Pada tahun ini, meski IHSG cenderung terkoreksi di perdagangan sesi I awal pekan, tetapi peluang IHSG ditutup positif pada pekan ini masih cukup besar, mengingat data historis selama 10 tahun terakhir. Apalagi, momentum lebaran tahun ini sudah sangat jauh berbeda dengan tahun 2020 dan 2021 yang saat itu tidak ada arus mudik.
Momentum Lebaran, yang secara historis menyumbang kenaikan konsumsi (dan inflasi) nasional bakal berjalan normal kembali, setelah dalam dua tahun terakhir loyo akibat pandemi dan Pemberlakuan Pembatasan Kegiatan Masyarakat (PPKM).
Namun, faktor global yang masih belum menentu juga dapat mempengaruhinya. Pada hari ini, bursa Asia-Pasifik terpantau berjatuhan seiring pelaku pasar yang masih merespons negatif dari pernyataan ketua bank sentral Amerika Serikat (AS) terkait kebijakan moneter kedepannya. Bahkan, IHSG pun sempat terdampak dari jatuhnya bursa Asia pada hari ini.
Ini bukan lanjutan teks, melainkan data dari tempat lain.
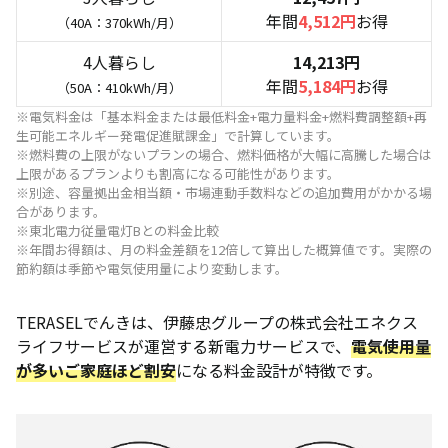
年間
4,512円
お得
（40A：370kWh/月）
4人暮らし
14,213円
年間
5,184円
お得
（50A：410kWh/月）
※電気料金は「基本料金または最低料金+電力量料金+燃料費調整額+再
生可能エネルギー発電促進賦課金」で計算しています。
※燃料費の上限がないプランの場合、燃料価格が大幅に高騰した場合は
上限があるプランよりも割高になる可能性があります。
※別途、容量拠出金相当額・市場連動手数料などの追加費用がかかる場
合があります。
※東北電力従量電灯Bとの料金比較
※年間お得額は、月の料金差額を12倍して算出した概算値です。実際の
節約額は季節や電気使用量により変動します。
TERASELでんきは、伊藤忠グループの株式会社エネクス
ライフサービスが運営する新電力サービスで、
電気使用量
が多いご家庭ほど割安
になる料金設計が特徴です。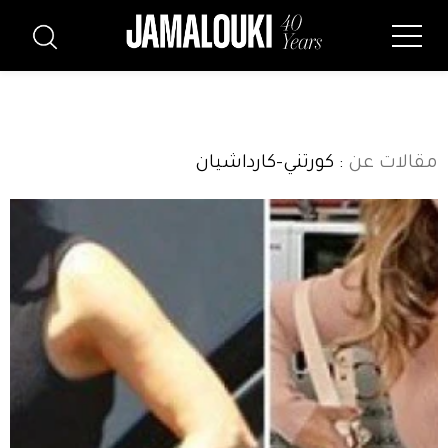
مقالات عن
: كورتني-كارداشيان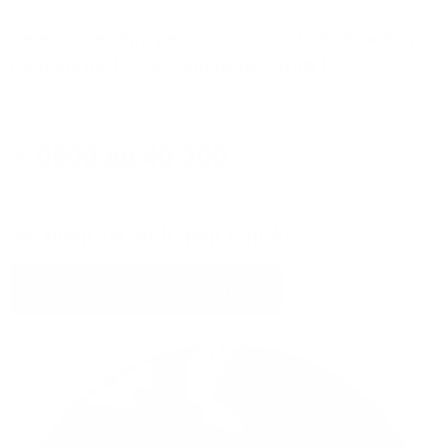
Sie erreichen Ihre persönlichen Glasfaser-Experten
montags bis freitags von 08:00 - 17:00 Uhr:
0800 80 40 200
Wir rufen Sie auch gern zurück!
Jetzt Kontakt aufnehmen!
Ketua bank sentral AS (Federal Reserve/The Fed), Jerome Powell pada Jumat lalu dini hari waktu Indonesia mengatakan bahwa kenaikan suku bunga 50 basis poin (bp) sudah siap diketok pada pertemuan The Fed berikutnya. Dia juga mengatakan saat ini merupakan momen yang tepat untuk 'bergerak lebih cepat' dalam memerangi inflasi.
Berdasarkan perangkat Fed Watch milik CME Group, pasar melihat ada probabilitas sebesar 99,6% The Fed akan menaikkan suku bunga 50 basis poin menjadi 0,75% - 1% pada 4 Mei mendatang (waktu setempat).
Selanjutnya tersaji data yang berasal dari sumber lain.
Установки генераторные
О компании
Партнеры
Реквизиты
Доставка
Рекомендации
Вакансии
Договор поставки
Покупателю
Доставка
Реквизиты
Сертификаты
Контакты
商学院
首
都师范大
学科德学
Selain itu, ada probabilitas sebesar 70% The Fed akan menaikkan 50 basis poin lagi di bulan Juni menjadi 1,5% - 1,75%.
Dengan The Fed yang bertindak lebih agresif, semakin banyak analis yang melihat AS akan mengalami resesi.
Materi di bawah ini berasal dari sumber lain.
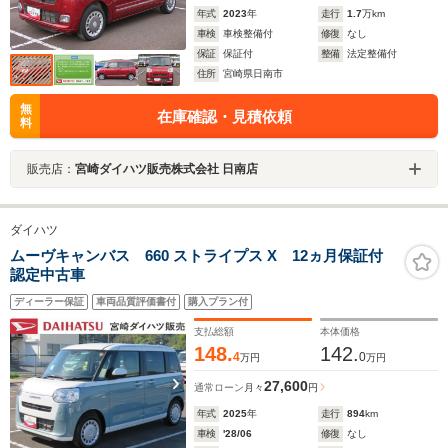
年式
2023
年
走行
1.7
万km
車検
車検整備付
修復
なし
保証
保証付
整備
法定整備付
住所
宮崎県日南市
無
在庫確認・見積依頼
料
販売店：
宮崎ダイハツ販売株式会社 日南店
ダイハツ
ムーヴキャンバス 660 ストライプス X 12ヵ月保証付
認定中古車
ディーラー保証
車両品質評価書付
購入プラン付
支払総額
本体価格
148.
142.
4
0
万円
万円
27,600
通常ローン
月々
円
年式
2025
年
走行
894
km
車検
'28/06
修復
なし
"Saya melihat probabilitas 30% Amerika Serikat memasuki resesi dalam 12 bulan ke depan, dan probabilitas tersebut terus meningkat," kata kepala ekonomi Moody's Analytics Mark Zandi.
Namun, Powell sendiri mengakui tugas The Fed saat ini sangat menantang, melandaikan inflasi tanpa membuat perekonomian AS mengalami pelambatan signifikan hingga resesi.
"Target kami menggunakan instrumen yang kami miliki untuk kembali mengsinkronkan supply dengan demand... dan tanpa membuat pelambatan yang bisa membawa perekonomian resesi. Itu akan sangat menantang," kata Powell.